Background: Genomic initiatives such as The Cancer Genome Atlas (TCGA) project contain data on profiling of thousands of tumors with different -omics approaches, providing a valuable source of information which may be used to decipher cancer signaling and related alterations. Managing and analyzing data from large-scale projects such as TCGA is a demanding task. Indeed, it is difficult to dissect the high complexity hidden in genomic data and to adequately account for tumor heterogeneity. Results: In this study, we used a robust statistical framework along with the integration of diverse bioinformatic tools to analyze next-generation sequencing data from more than 1000 patient samples from two different lung cancer subtypes, i.e., the lung adenocarcinoma (LUAD) and the squamous cell carcinoma (LUSC).

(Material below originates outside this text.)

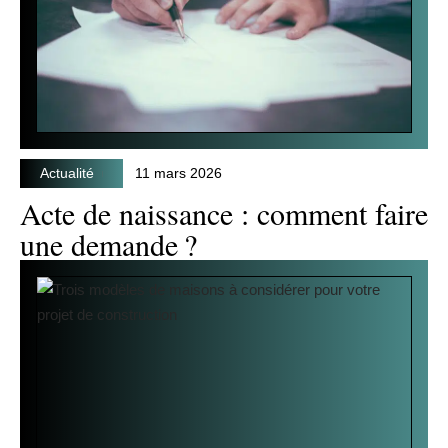
Actualité
11 mars 2026
Acte de naissance : comment faire
une demande ?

In particular, we used RNA-Seq gene expression data to identify both co-expression modules and differentially expressed genes to accurately discriminate between LUAD and LUSC. Moreover, we identified a group of genes which could act as specific oncogenes or tumor suppressor genes in one of the two lung cancer types, as well as two dual role genes. Our results have also been cross-validated against other transcriptomics data of lung cancer patients. Conclusions: Our integrative approach allowed to identify two key features: a substantial up-regulation of genes involved in O-glycosylation of mucins in LUAD, and compromised immune response in LUSC. The immune-profile associated with LUSC is linked to the activation of three specific oncogenic pathways which promote the evasion of the antitumor immune response, providing new future directions for the design of target therapies.